To do
Transcribe all data verbatim. Skip the pictures.

Material for this task

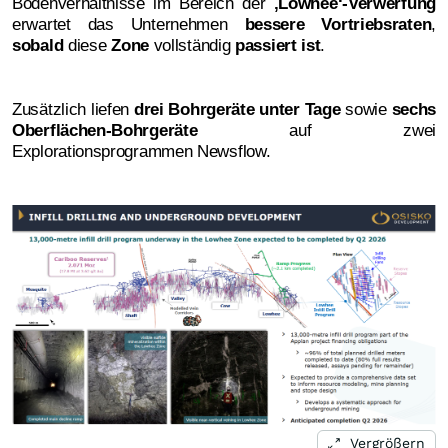
Bodenverhältnisse im Bereich der
‚
Lowhee‘-Verwerfung
erwartet das Unternehmen
bessere Vortriebsraten
,
sobald
diese
Zone
vollständig
passiert ist
.
Zusätzlich liefen
drei Bohrgeräte unter Tage
sowie
sechs
Oberflächen-Bohrgeräte
auf zwei
Explorationsprogrammen Newsflow.
Vergrößern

Task answer
Bodenverhältnisse im Bereich der
‚
Lowhee‘-Verwerfung
erwartet das Unternehmen
bessere Vortriebsraten
,
sobald
diese
Zone
vollständig
passiert ist
.
Zusätzlich liefen
drei Bohrgeräte unter Tage
sowie
sechs
Oberflächen-Bohrgeräte
auf zwei
Explorationsprogrammen Newsflow.
Vergrößern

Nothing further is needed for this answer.